● **TEXT PROVIDED**
- Opening Delimiter -
Skip to main content
cancel
Showing results for 
Search instead for 
Did you mean: 
glencote
Contributor II
Contributor II

Integer to Float - int64 vs float64

Hi ,

I have quite a unique situation where we are extracting data to QVDs which then get parsed to Parquet files.

I have a situation where the parquet files are not being parsed because of multiple data types being detected within a field, specifically float64 and int64 (it needs to be one and not the other)

When looking at the field in QV i see the following:

Capture.PNG

I need to convert the above fields to Float.

Now i have looked at the fields values and there are mostly zeros, i have tried:
- Changing the QV Number Variables - Thousands Seperator and Decimal Seperators
- Using different derivatives of num() - using with and without decimals as format, with and without commas for thousands seperators in format etc etc
- Tried Summarizing the data by summing the fields re-storing them. But still QV stores this as the wrong type.
- Closing Delimiter -
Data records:
- Opening Delimiter -
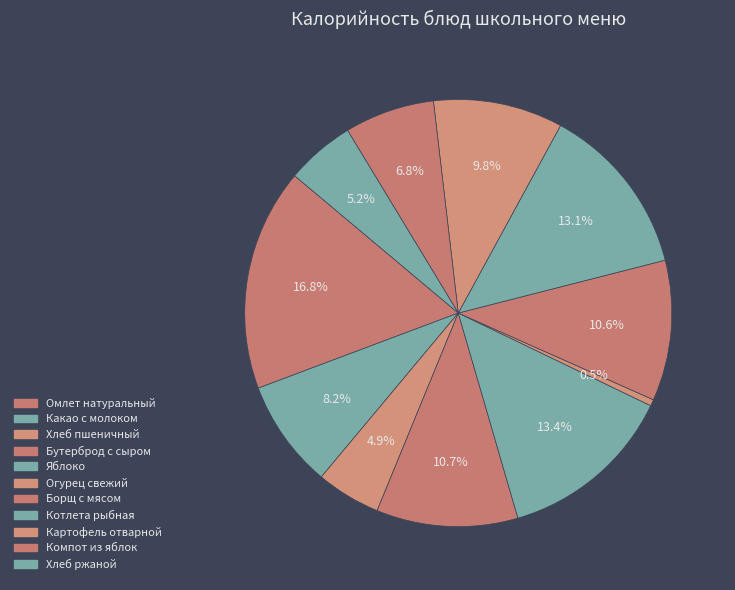

Rank the categories by value from highest to lowest.

Омлет натуральный, Яблоко, Котлета рыбная, Бутерброд с сыром, Борщ с мясом, Картофель отварной, Какао с молоком, Компот из яблок, Хлеб ржаной, Хлеб пшеничный, Огурец свежий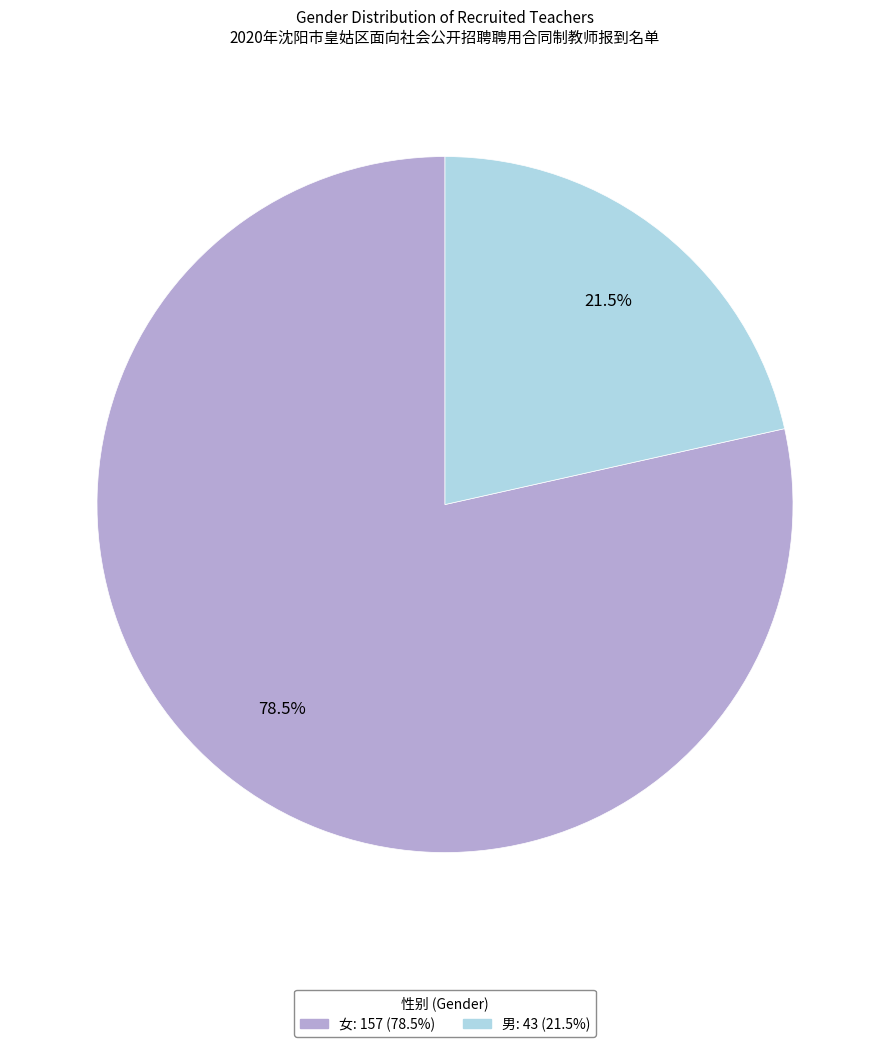

Rank the categories by value from highest to lowest.

女, 男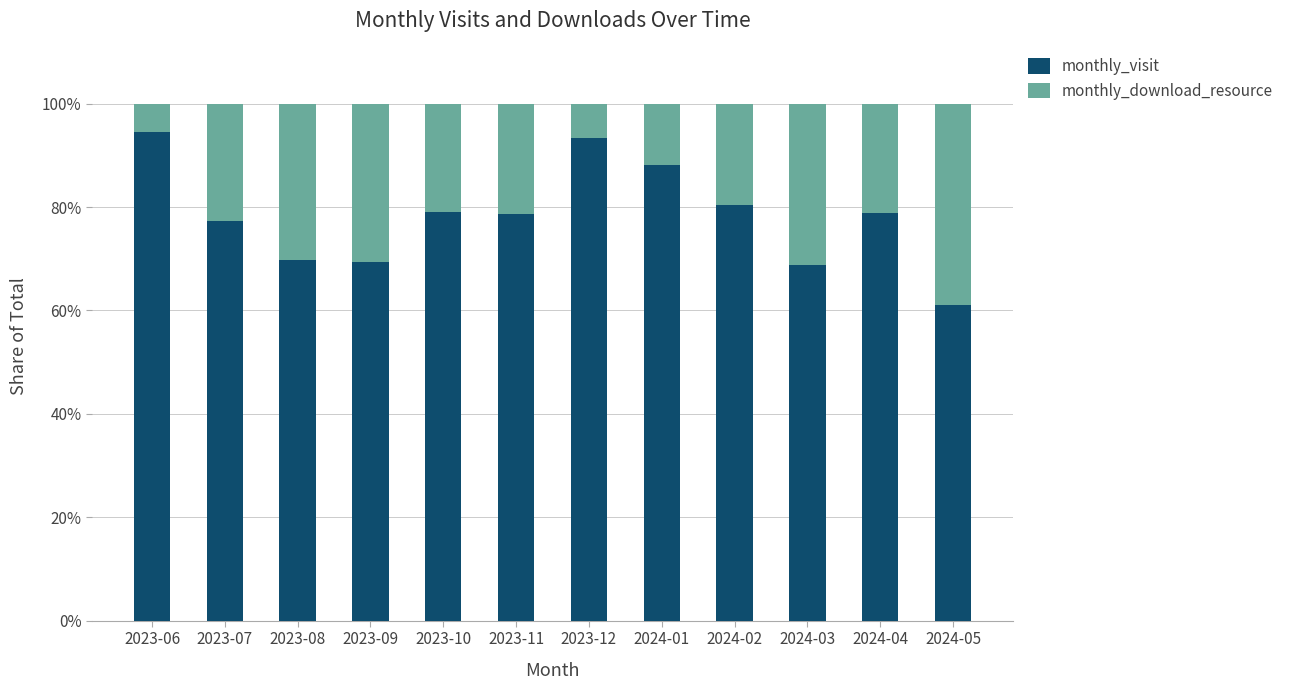

What is the total value across all series at 2023-11?

100.0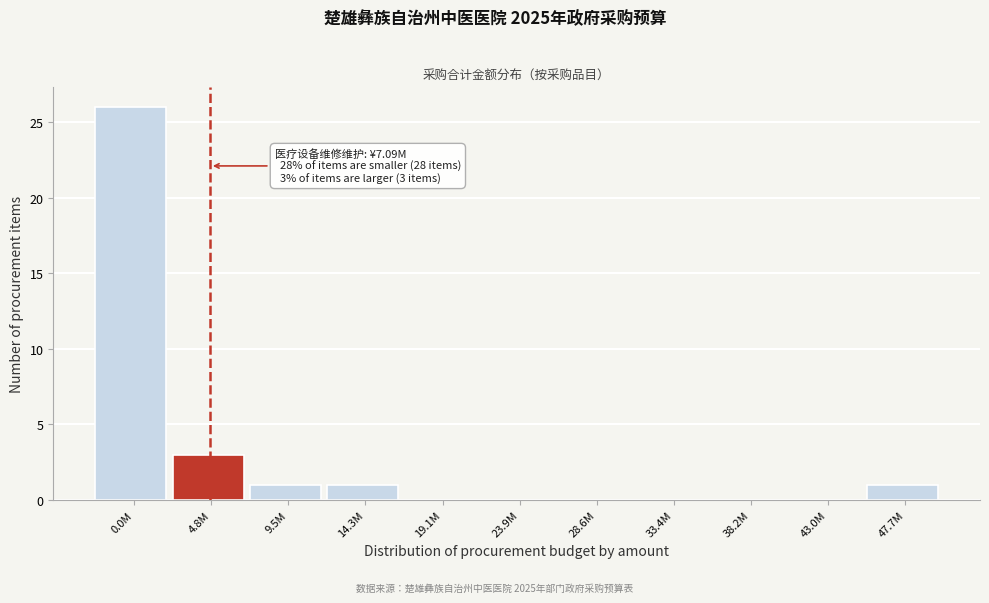

Reading left to right, what are all the values shown in this chart?

0.0M=26	4.8M=3	9.5M=1	14.3M=1	19.1M=0	23.9M=0	28.6M=0	33.4M=0	38.2M=0	43.0M=0	47.7M=1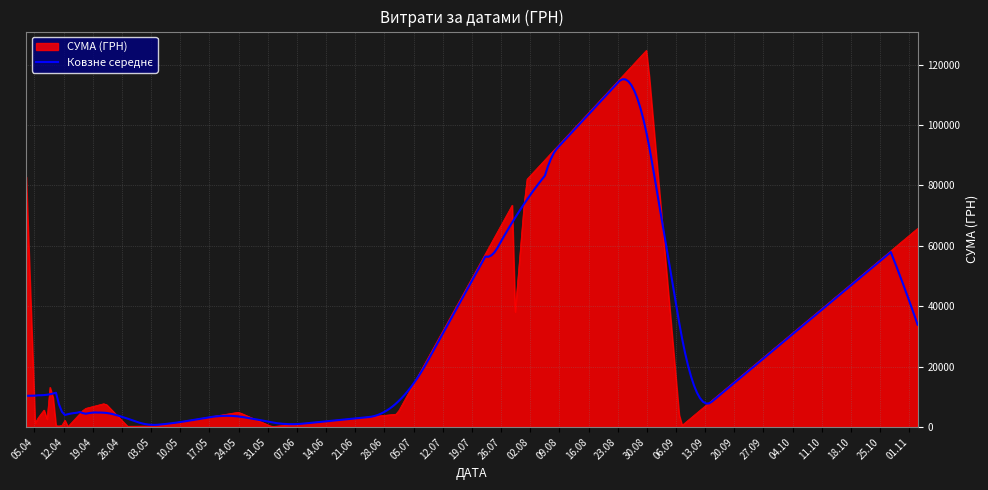

Which series has the widest spread of values?

СУМА (ГРН)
- Closing Delimiter -
● **EXPLORE THE MATERIAL**
1 > Duplicate the wording of the post on converting integers to floats between "I have a situation" and "fields to Float.", inclusive.
2 > Pick up the post on converting integers to floats at the point where it ends, and carry it further.

● **YOUR RESPONSES**
1 >
I have a situation where the parquet files are not being parsed because of multiple data types being detected within a field, specifically float64 and int64 (it needs to be one and not the other)

When looking at the field in QV i see the following:

Capture.PNG

I need to convert the above fields to Float.

2 >
How do I get QV to only see the field as a float (with decimals), is this possible?

Thank you in advance for your help!

I'm sure you have further questions, please let me know.

BR, /Richard

Labels (7)
3 Replies
evan_kurowski
Specialist
Specialist

Hello Richard1989,

The field tags you see under Document properties ~> Tables are descriptive only, and do not represent the "official" data-typing when encapsulated in QVD.

There is XML metadata in the front of each QVD, and the <type> tag indicates how each field was QVD encapsulated:  REAL, INTEGER, ASCII, &  UNKNOWN.

Notice the resultant QVD metadata when running this sample script, even though some of these fields only load 1 integer, 1 float, or 1 text, the QVD still types the fields UNKNOWN.  This is not a mistake, but rather Qlik fields do not like to limit their options by "painting themselves into a data type corner".   These fields can still be appended with any other type of data, in any mixture, this data type flexibility is one of the major conveniences of the platform.

One way to "cast" the data <type> is using the Floor(), Num(#.#), or Text() functions around the first entry that is entered into the field.    You'll notice in these cases the QVD commits to REAL, INTEGER, ASCII.   And in some cases when you attempt to append non-numeric data to a "committed numeric" data type, you'll see strange kind of errors observable in other software, things like values showing up with '?' symbols. (meaning Qlik is unable to assign a numeric value to the entry)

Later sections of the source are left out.